Very well, then, faith says: 'I cannot believe that He who has brought me so far is going to let me down at this point. It is impossible. It would be inconsistent with the character of God.' So faith, having refused to be controlled by circumstances, reminds itself of what it believes and what it knows... You may not have a full explanation of what is happening, but you will know for certain that God is not unconcerned. That is impossible. The One who has done the greatest thing of all for you, must be concerned about you in everything, and though the clouds are thick and you cannot see His face, you know He is there. 'Behind a frowning providence He hides a smiling face.'

These earthborn clouds prevent my seeing Him, but He is there and He will never allow anything finally harmful to take place. Nothing can happen to you but what He allows, I do not care what it may be -- some great disappointment, perhaps, or it may be an illness, it may be a tragedy of some sort, I do not know what it is, but you can be certain of this -- that God permits that thing to happen to you because it is ultimately for your good. 'Now no chastening for the present seems to be joyous, but grevious; nevertheless, afterward it yields the peaceable fruit of righteousness...' (Heb. 12:11)

That is the way faith works, but you have to exercise it... If you find yourself is this position of trial and trouble and testing, take it as a wonderful opportunity of proving your faith, of showing your faith, of manifesting your faith, and bringing glory to His great and Holy Name. But even if you should fail to do that, if you should be too weak to apply your faith; if you are being besieged and attacked by the devil, and by hell, and by the world, well, then, I say, just fly to Him at once and He will receive you and bless you. He will give you deliverance. He will give you peace. 'Where is your faith?' Let us make certain it is always at the place of need and testing."

As one man put it, "Faith is a verb, not a noun." It's an activity, not a commodity. It's something we do or put into practice, not something we simply hold on to or possess. It is active trust. "When I am afraid, I will trust in You." (Ps. 56:3-4) It is looking, seeing, leaning, clinging, believing, standing firm, refusing to let go, and refusing to allow doubt to persude us of anything contrary to the promises of God.

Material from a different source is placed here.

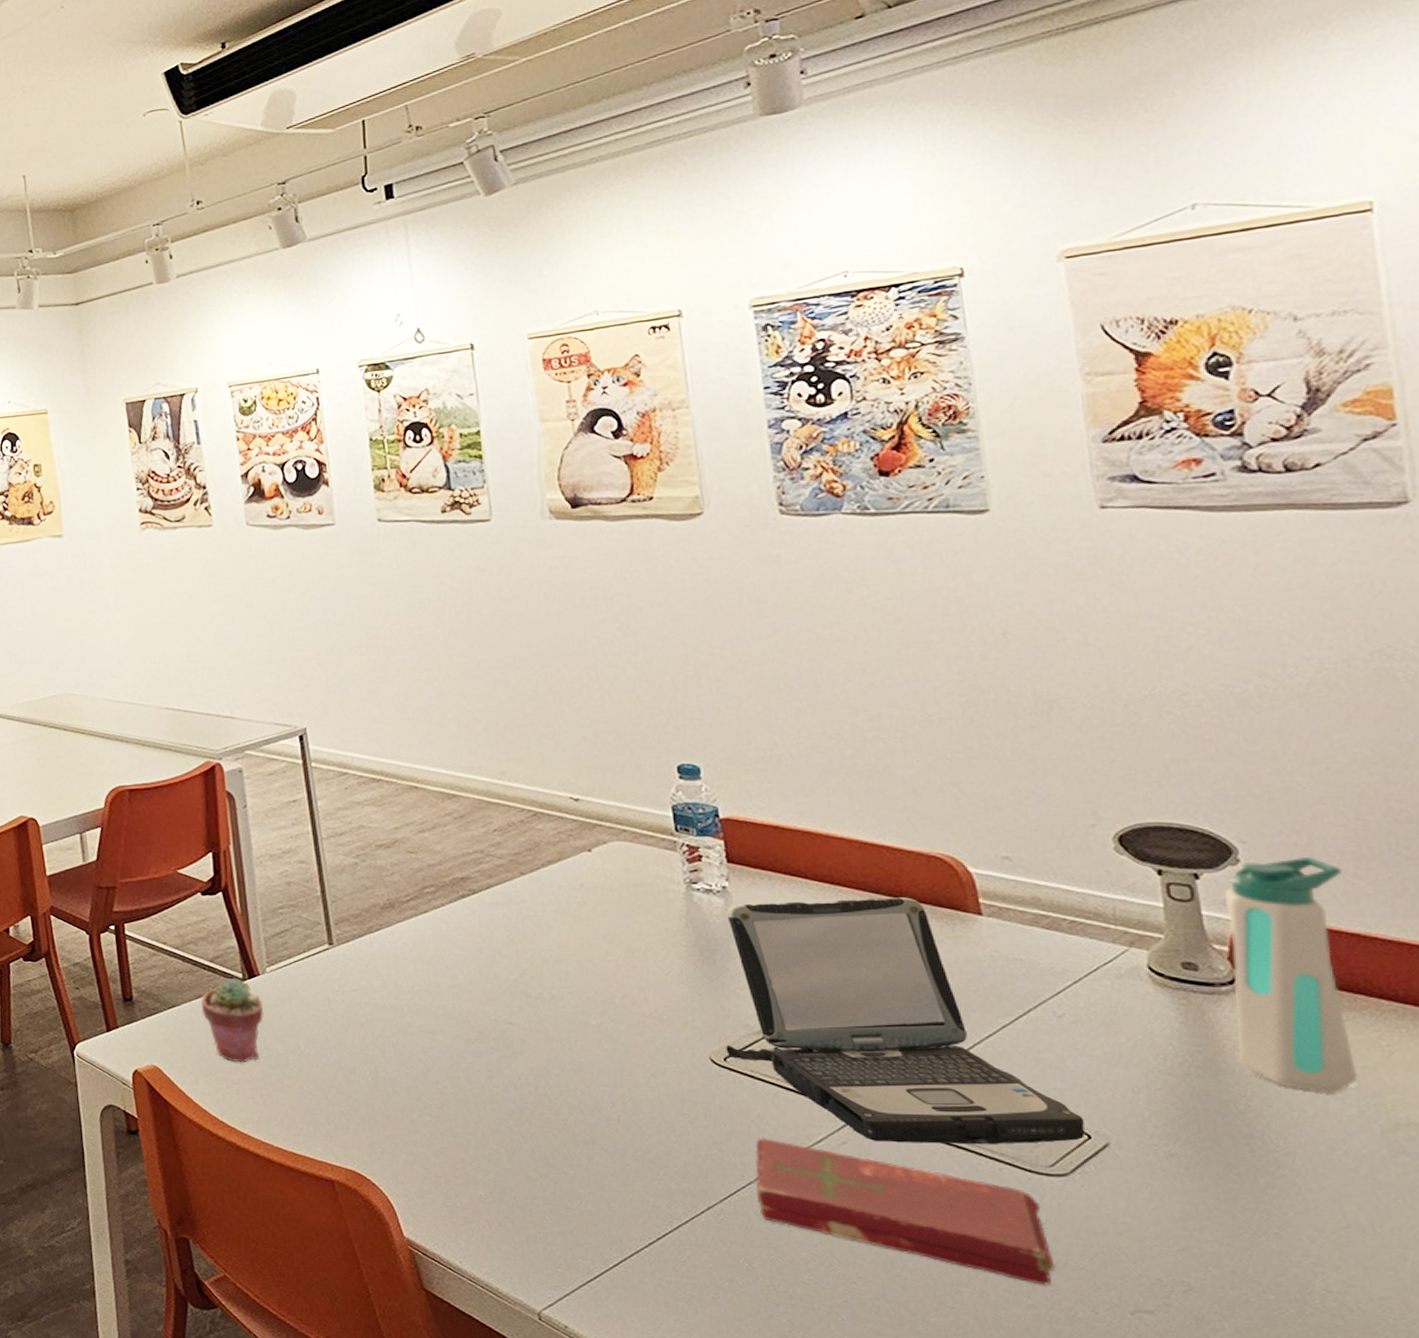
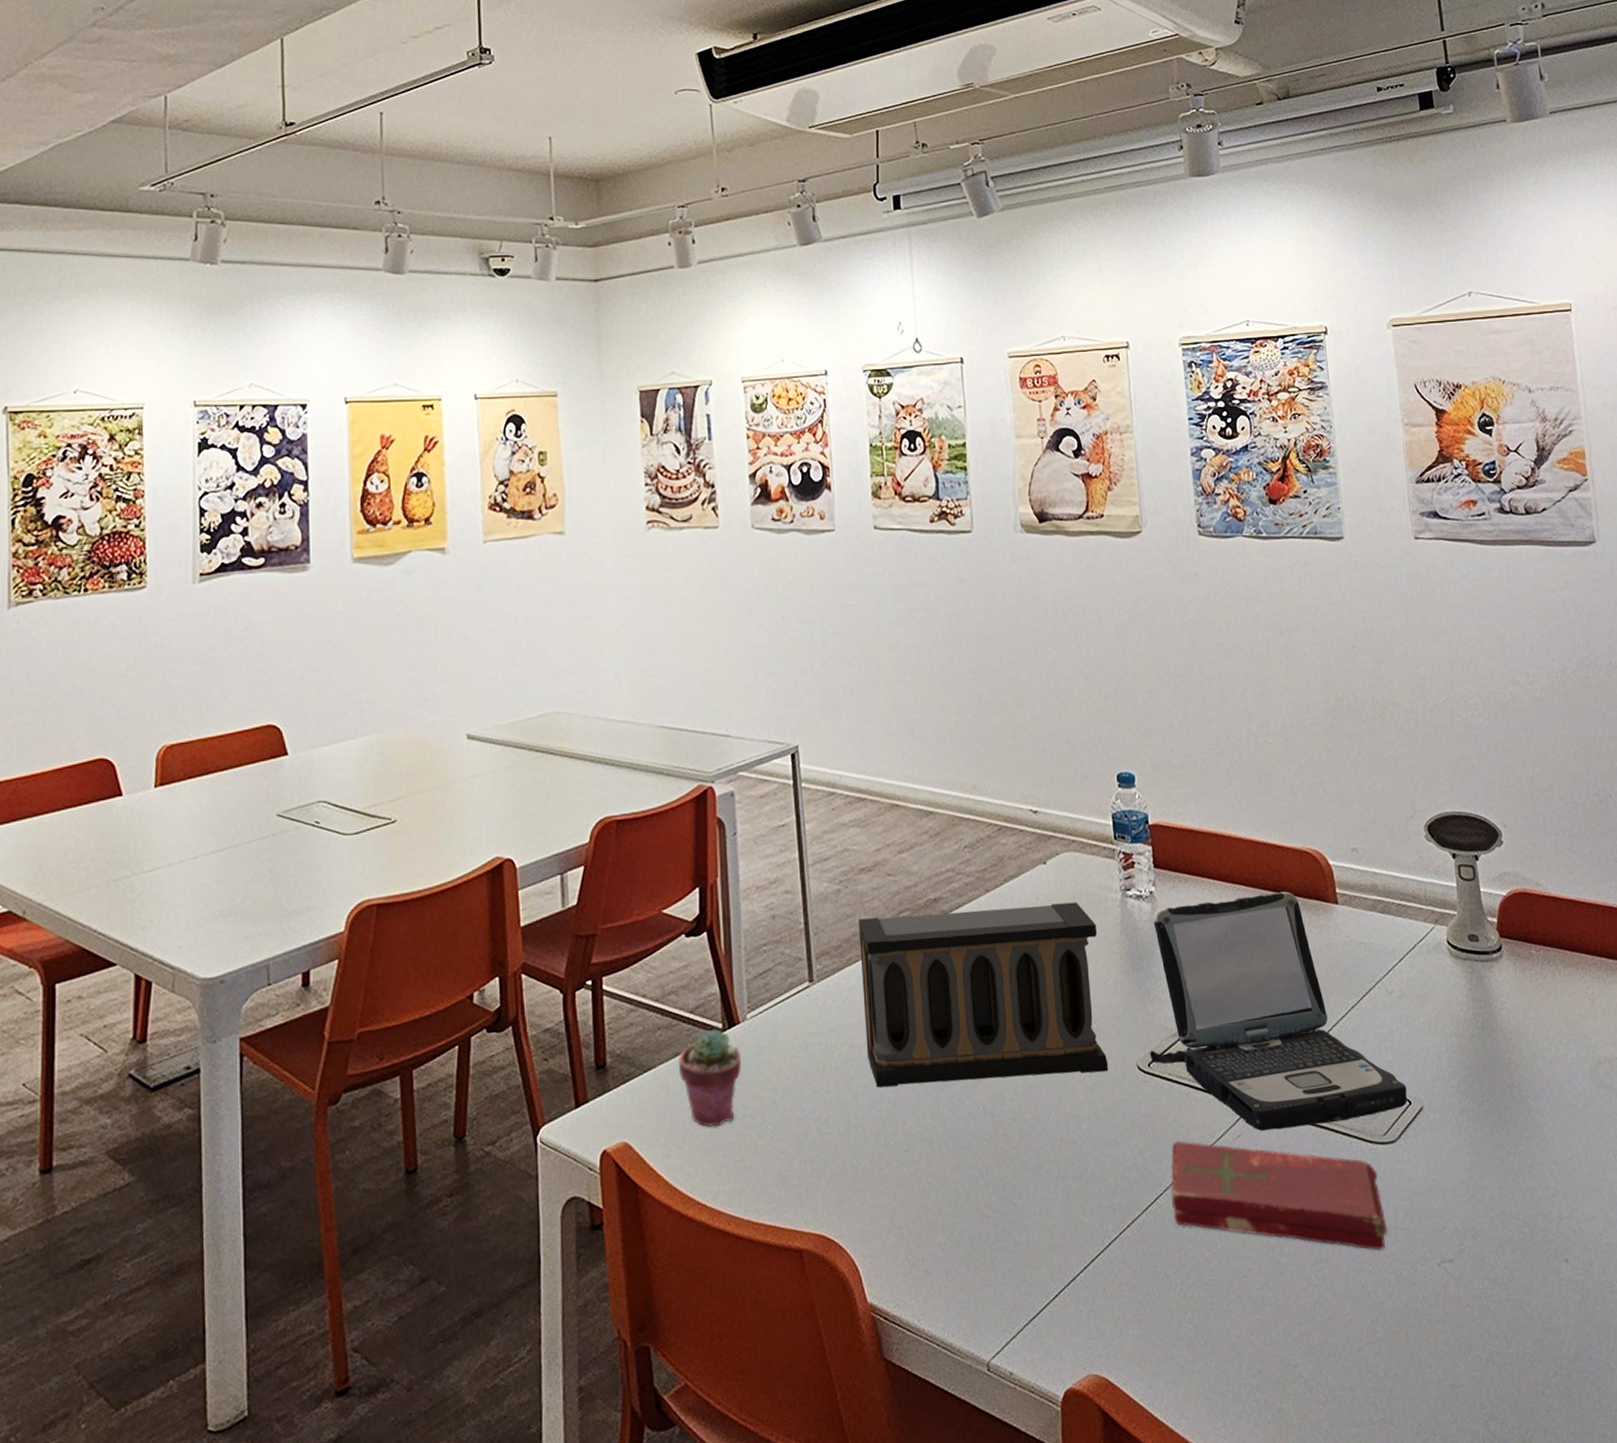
speaker: none [377,891,674,1060] -> present [857,902,1109,1088]
water bottle: present [1224,856,1358,1093] -> none [1494,835,1576,1040]

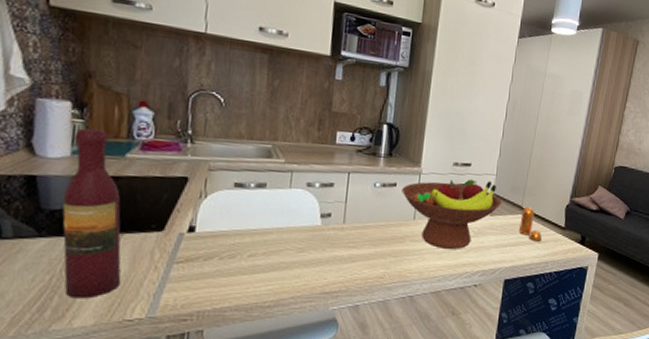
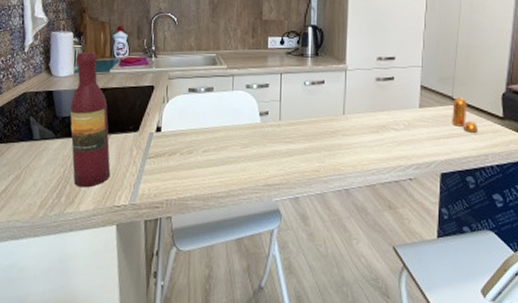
fruit bowl: present [402,179,502,249] -> none [330,72,430,142]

It is not the absence of doubt, but trusting God in spite of our doubts. It is preaching the truth to ourselves when our feelings, or the little voice of doubt in our heads, seeks to convince us to give up -- "Why are you so downcast, O my soul? Why so disturbed within me. Put your hope in God, for I will yet praise him, my Savior and my God." (Ps. 42:5 and 11) That's what the person of faith does -- he or she preaches to their own soul and tells their soul what to do -- like David, who tells his own downcast soul to put its hope in God! And as one who has taken David's advice, I can tell you it works.